Could you copy the data that follows exactly as written, but drop the pictures?

Data entries
——————————
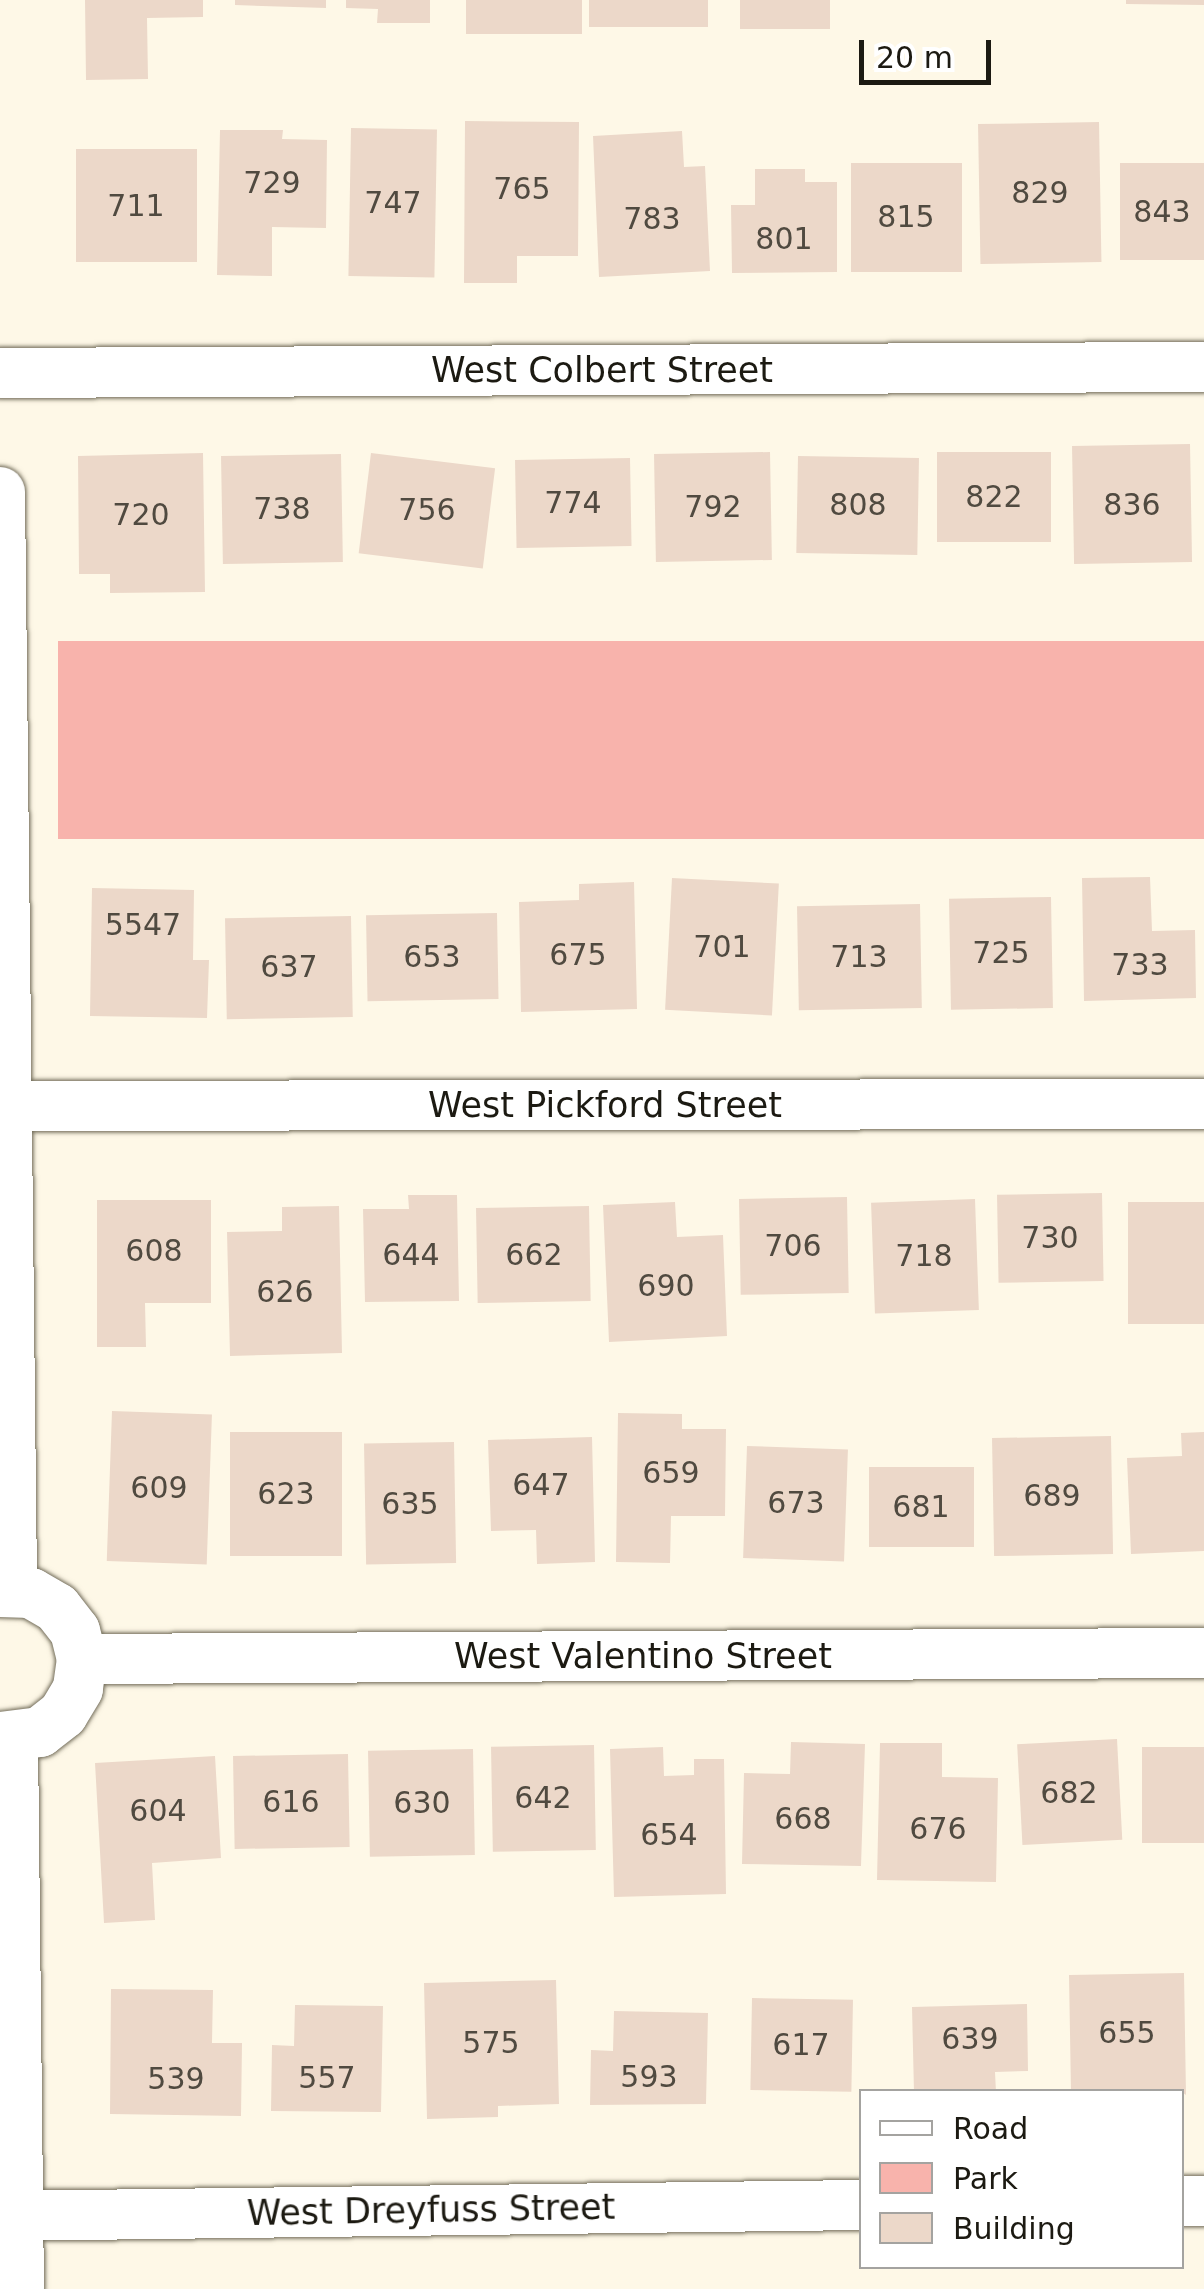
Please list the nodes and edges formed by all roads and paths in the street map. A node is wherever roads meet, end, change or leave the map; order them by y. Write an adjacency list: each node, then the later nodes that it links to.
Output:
1 (1204, 367): 2 (street, West Colbert Street)
2 (0, 372)
3 (0, 492): 5 (street)
4 (1204, 1104): 5 (street, West Pickford Street)
5 (7, 1106): 6 (street)
6 (6, 1591): 8 (street)
7 (1204, 1652): 8 (street, West Valentino Street)
8 (82, 1660): 9 (street)
9 (7, 1737): 11 (street)
10 (859, 2205): 11 (street, West Dreyfuss Street)
11 (9, 2216): 12 (street)
12 (20, 2289)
——————————
Result of the task:
Please list the nodes and edges formed by all roads and paths in the street map. A node is wherever roads meet, end, change or leave the map; order them by y. Write an adjacency list: each node, then the later nodes that it links to.
Output:
1 (1204, 367): 2 (street, West Colbert Street)
2 (0, 372)
3 (0, 492): 5 (street)
4 (1204, 1104): 5 (street, West Pickford Street)
5 (7, 1106): 6 (street)
6 (6, 1591): 8 (street)
7 (1204, 1652): 8 (street, West Valentino Street)
8 (82, 1660): 9 (street)
9 (7, 1737): 11 (street)
10 (859, 2205): 11 (street, West Dreyfuss Street)
11 (9, 2216): 12 (street)
12 (20, 2289)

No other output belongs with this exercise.